All forms of machine learning (not just FedML) are subject to the General Data Protection Regulation (GDPR), as its function involves the processing of personal data, as established in Articles 2 and 3 of the GDPR. Both the participating organisations and the company that owns the FedML mechanism must comply with the GDPR rules, especially regarding the rights of data subjects (Chapter 3 of the GDPR) and the transfer of personal data (Chapter 5 of the GDPR). It is also necessary to comply with the AI Act, which, according to its Article 6, would classify FedML as a high-risk system when used in critical sectors such as healthcare, subject to certain obligations set forth under its Article 8.
Risk Mitigation
The GDPR and the AI Act are two regulatory frameworks aiming to mitigate some of the risks presented to data subjects’ privacy and individual´s fundamental rights in the context of data processing to train AI systems using FedML. The issue of transparency in FedML, as well as the issue of the right to non-discrimination and fairness, can be addressed by implementing the solution presented by the authors Wulf, A. J. & Seizov, O., namely, the AIX-1P (One-Page Information Notice on Artificial Intelligence Explanations). This solution consists of a concise standardised document presented to the data subject whenever an automated decision-making process is used to make significant assessments and decisions based on their personal data. This document provides data subjects with a better understanding of the complex process by which AI algorithms handle their data. By providing retrospective insights into the inputs (user characteristics) and outputs (resulting decisions) of the applications, the document acts as a practical tool to bridge the gap between complex AI processes and users’ understanding of the relationship between their processed data and the decisions made, promoting transparency and accountability in AI algorithms.

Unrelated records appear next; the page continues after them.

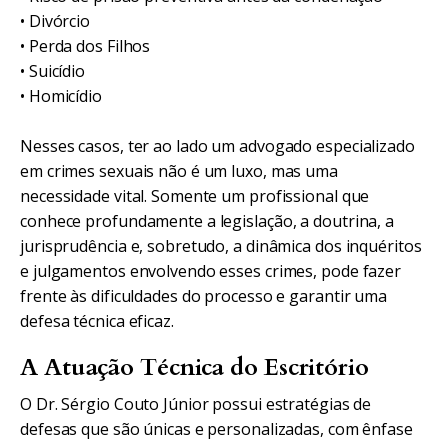
• Divórcio
• Perda dos Filhos
• Suicídio
• Homicídio
Nesses casos, ter ao lado um advogado especializado
em crimes sexuais não é um luxo, mas uma
necessidade vital. Somente um profissional que
conhece profundamente a legislação, a doutrina, a
jurisprudência e, sobretudo, a dinâmica dos inquéritos
e julgamentos envolvendo esses crimes, pode fazer
frente às dificuldades do processo e garantir uma
defesa técnica eficaz.
A Atuação Técnica do Escritório
O Dr. Sérgio Couto Júnior possui estratégias de
defesas que são únicas e personalizadas, com ênfase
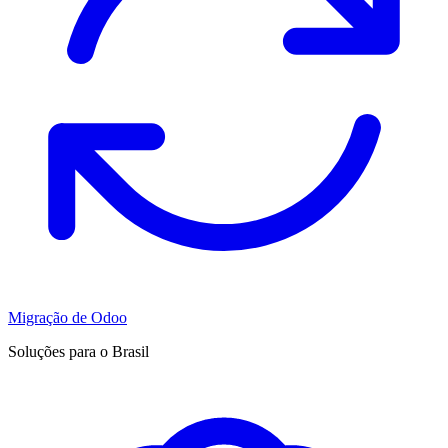
Migração de Odoo
Soluções para o Brasil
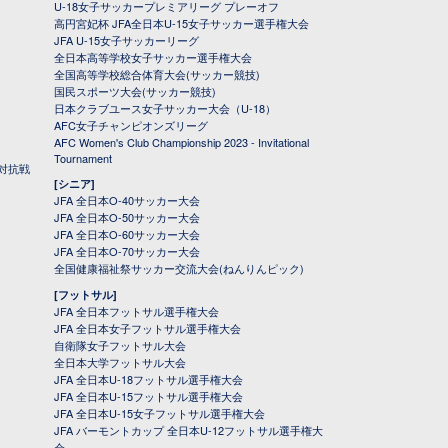
U-18女子サッカープレミアリーグ プレーオフ
高円宮妃杯 JFA全日本U-15女子サッカー選手権大会
JFA U-15女子サッカーリーグ
全日本高等学校女子サッカー選手権大会
全国高等学校総合体育大会(サッカー競技)
国民スポーツ大会(サッカー競技)
日本クラブユース女子サッカー大会（U-18）
AFC女子チャンピオンズリーグ
AFC Women's Club Championship 2023 - Invitational
Tournament
対抗戦
[シニア]
JFA 全日本O-40サッカー大会
JFA 全日本O-50サッカー大会
JFA 全日本O-60サッカー大会
JFA 全日本O-70サッカー大会
全国健康福祉祭サッカー交流大会(ねんりんピック)
[フットサル]
JFA 全日本フットサル選手権大会
JFA 全日本女子フットサル選手権大会
自衛隊女子フットサル大会
全日本大学フットサル大会
JFA 全日本U-18フットサル選手権大会
JFA 全日本U-15フットサル選手権大会
JFA 全日本U-15女子フットサル選手権大会
JFA バーモントカップ 全日本U-12フットサル選手権大
会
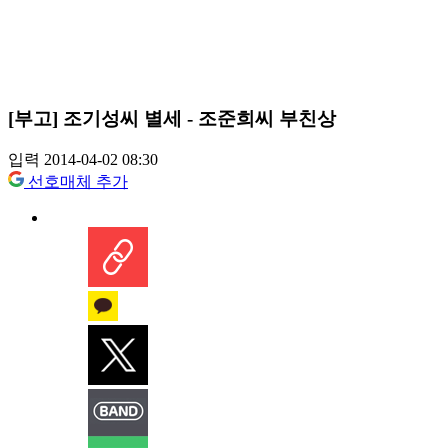
[부고] 조기성씨 별세 - 조준희씨 부친상
입력 2014-04-02 08:30
선호매체 추가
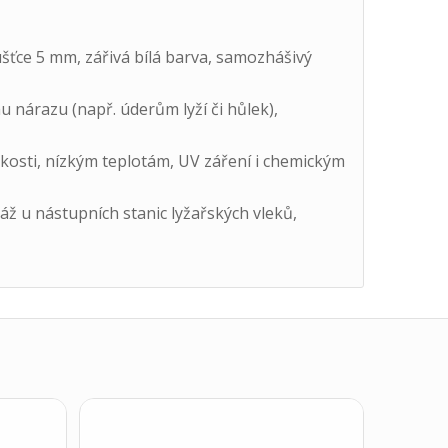
ťce 5 mm, zářivá bílá barva, samozhášivý
nárazu (např. úderům lyží či hůlek),
kosti, nízkým teplotám, UV záření i chemickým
ž u nástupních stanic lyžařských vleků,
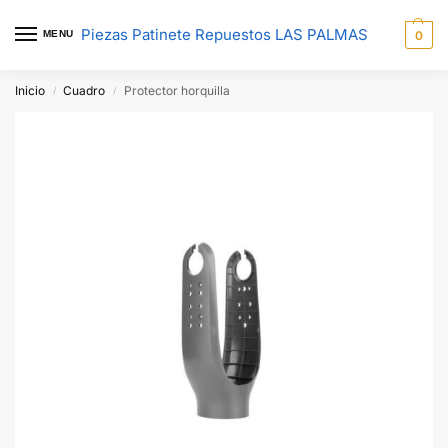
Piezas Patinete Repuestos LAS PALMAS
MENU
0
Inicio
Cuadro
Protector horquilla
/
/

As shown above, Federated Machine Learning (FedML) is a viable solution in response to concerns related to the privacy of personal data in the context of machine learning. The decentralised algorithm training process is crucial for mitigating the risks associated with the centralisation occurring in common machine learning. However, FedML is not entirely immune from cyber-attacks, and issues such as consent need further development to comply with legal bases. In summary, by acting in compliance with the GDPR and the AI Act and by adopting a mechanism that promotes transparency, like the AIX-1P, FedML can offer a more efficient approach than other alternatives, better balancing innovation and the protection of data subjects’ rights.